Stored data entries:

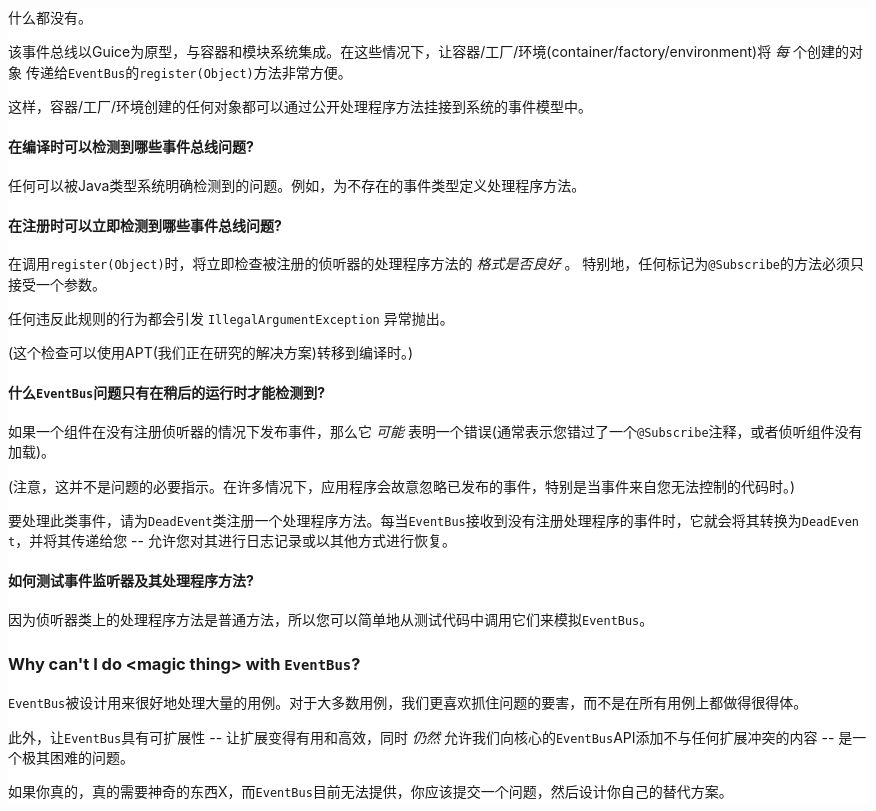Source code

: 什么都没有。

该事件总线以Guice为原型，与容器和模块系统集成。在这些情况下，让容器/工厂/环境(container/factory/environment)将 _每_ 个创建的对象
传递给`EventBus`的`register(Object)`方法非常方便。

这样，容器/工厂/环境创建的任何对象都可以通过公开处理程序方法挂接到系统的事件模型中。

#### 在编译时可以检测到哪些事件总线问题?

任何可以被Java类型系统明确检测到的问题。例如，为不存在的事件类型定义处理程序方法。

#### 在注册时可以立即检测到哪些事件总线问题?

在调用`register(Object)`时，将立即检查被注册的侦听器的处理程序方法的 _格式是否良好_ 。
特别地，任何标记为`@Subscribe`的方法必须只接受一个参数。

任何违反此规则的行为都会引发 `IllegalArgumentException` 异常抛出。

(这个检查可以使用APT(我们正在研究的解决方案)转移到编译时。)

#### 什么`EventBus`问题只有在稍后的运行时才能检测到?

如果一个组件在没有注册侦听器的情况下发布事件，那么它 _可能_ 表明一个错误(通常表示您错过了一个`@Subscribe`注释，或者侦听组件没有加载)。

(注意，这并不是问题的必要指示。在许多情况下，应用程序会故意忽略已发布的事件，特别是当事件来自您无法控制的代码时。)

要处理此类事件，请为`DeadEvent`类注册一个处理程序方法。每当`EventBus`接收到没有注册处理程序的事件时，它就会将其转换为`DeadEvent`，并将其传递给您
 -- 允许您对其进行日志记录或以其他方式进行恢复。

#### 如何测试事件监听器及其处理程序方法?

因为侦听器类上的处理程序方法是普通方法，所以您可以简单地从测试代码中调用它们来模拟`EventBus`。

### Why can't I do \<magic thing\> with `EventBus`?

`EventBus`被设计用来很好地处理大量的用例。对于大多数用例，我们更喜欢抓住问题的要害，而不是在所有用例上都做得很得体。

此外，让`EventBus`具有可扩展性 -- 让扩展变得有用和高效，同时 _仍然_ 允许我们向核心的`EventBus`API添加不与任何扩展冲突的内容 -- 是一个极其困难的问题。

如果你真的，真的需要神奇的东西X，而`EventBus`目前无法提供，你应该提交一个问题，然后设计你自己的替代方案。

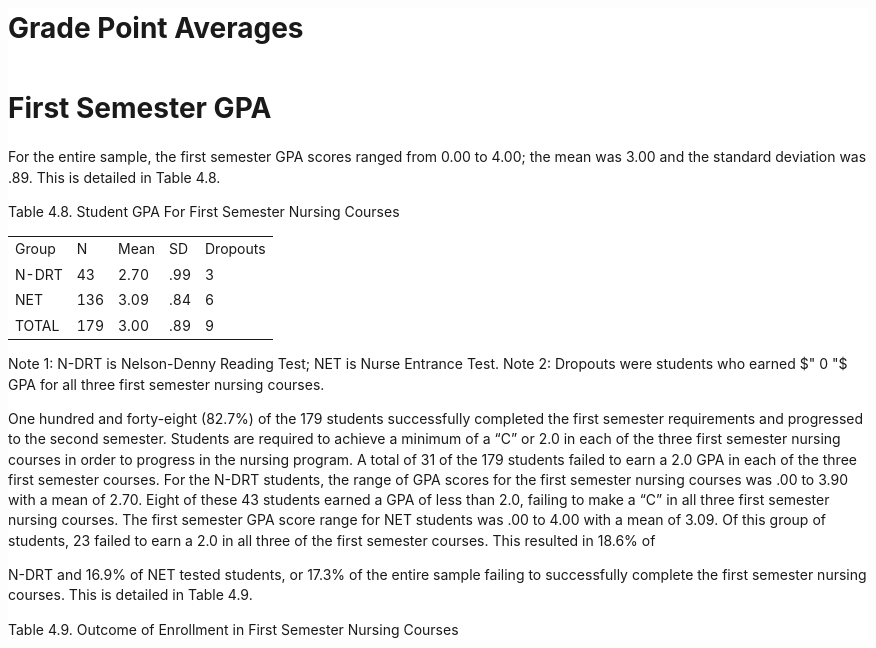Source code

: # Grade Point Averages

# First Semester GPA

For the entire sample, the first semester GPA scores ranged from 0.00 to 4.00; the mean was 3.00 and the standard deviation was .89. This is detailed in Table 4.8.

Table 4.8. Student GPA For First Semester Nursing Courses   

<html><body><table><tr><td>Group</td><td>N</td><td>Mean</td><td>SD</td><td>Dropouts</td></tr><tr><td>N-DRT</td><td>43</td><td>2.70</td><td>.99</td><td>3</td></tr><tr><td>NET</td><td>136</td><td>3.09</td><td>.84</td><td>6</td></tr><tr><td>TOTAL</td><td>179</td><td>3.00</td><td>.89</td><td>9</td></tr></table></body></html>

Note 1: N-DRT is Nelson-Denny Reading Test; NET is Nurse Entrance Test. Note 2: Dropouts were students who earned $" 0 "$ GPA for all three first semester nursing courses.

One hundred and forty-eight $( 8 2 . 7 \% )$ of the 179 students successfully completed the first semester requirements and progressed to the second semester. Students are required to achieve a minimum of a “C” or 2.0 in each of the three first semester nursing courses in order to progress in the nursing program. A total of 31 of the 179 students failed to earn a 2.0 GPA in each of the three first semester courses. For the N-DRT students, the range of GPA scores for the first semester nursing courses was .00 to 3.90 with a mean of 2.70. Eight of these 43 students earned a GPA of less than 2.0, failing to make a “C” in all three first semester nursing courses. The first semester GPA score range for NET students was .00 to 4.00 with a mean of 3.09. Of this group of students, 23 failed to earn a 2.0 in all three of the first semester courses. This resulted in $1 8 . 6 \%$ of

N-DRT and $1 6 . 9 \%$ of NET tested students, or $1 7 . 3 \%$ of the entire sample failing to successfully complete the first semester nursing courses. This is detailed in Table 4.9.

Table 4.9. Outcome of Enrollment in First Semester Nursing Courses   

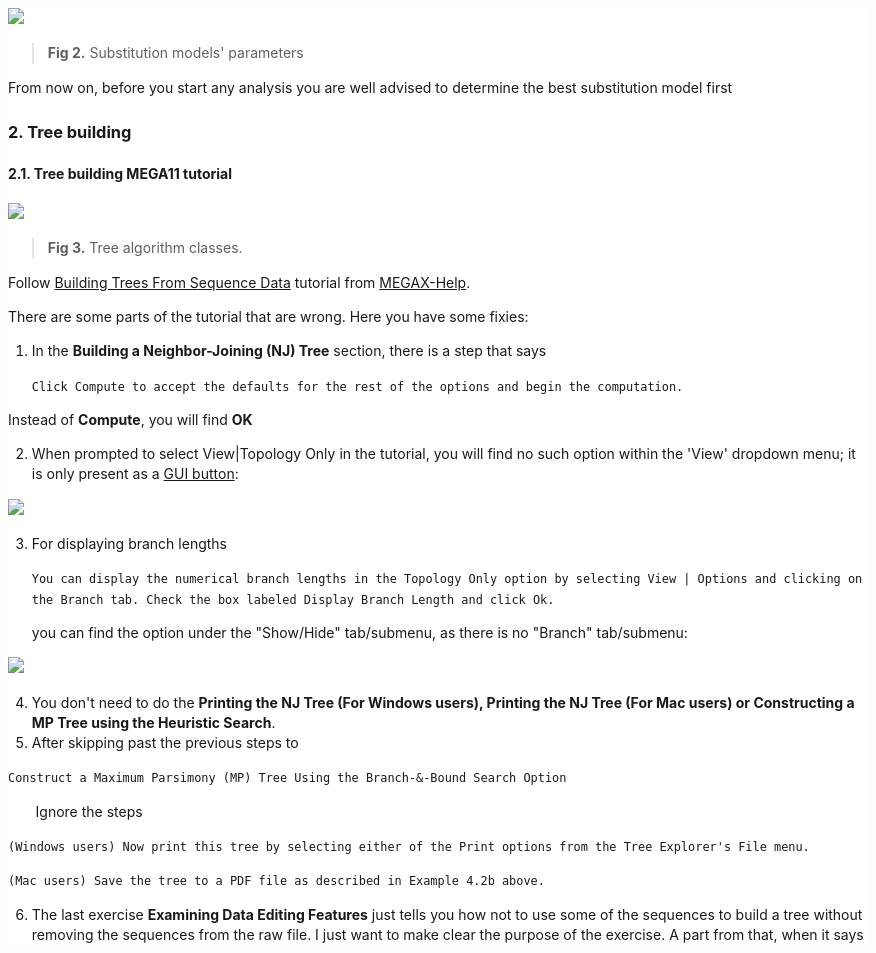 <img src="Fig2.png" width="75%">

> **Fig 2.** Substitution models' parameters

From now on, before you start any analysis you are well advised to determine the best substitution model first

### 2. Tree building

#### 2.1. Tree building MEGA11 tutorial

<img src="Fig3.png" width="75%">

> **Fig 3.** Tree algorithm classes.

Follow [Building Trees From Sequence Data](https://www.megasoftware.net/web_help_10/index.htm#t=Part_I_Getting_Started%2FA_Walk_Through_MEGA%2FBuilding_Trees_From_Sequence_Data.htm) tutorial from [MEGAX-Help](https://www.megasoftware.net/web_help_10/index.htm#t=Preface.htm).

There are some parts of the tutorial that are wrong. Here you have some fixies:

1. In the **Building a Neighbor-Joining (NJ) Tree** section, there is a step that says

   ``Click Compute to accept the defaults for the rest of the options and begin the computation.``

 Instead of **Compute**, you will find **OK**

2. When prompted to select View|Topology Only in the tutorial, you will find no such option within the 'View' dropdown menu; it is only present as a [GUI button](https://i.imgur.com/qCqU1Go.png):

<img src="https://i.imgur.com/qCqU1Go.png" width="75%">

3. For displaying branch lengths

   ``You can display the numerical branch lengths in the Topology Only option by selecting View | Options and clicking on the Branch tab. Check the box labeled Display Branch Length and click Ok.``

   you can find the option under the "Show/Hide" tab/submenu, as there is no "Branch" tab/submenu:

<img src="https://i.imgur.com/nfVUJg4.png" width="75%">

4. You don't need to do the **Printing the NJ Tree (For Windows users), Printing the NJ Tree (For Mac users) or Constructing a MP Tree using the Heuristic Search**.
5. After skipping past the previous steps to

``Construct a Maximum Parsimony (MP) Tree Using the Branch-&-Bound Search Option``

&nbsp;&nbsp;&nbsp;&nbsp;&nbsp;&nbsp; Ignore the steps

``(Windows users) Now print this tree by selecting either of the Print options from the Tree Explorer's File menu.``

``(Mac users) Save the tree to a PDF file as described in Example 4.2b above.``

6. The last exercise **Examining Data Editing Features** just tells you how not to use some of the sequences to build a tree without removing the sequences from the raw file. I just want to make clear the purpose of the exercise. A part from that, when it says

## Work to complete
For each line above that includes "steps", copy the line.

## Exercise solution
5. After skipping past the previous steps to
&nbsp;&nbsp;&nbsp;&nbsp;&nbsp;&nbsp; Ignore the steps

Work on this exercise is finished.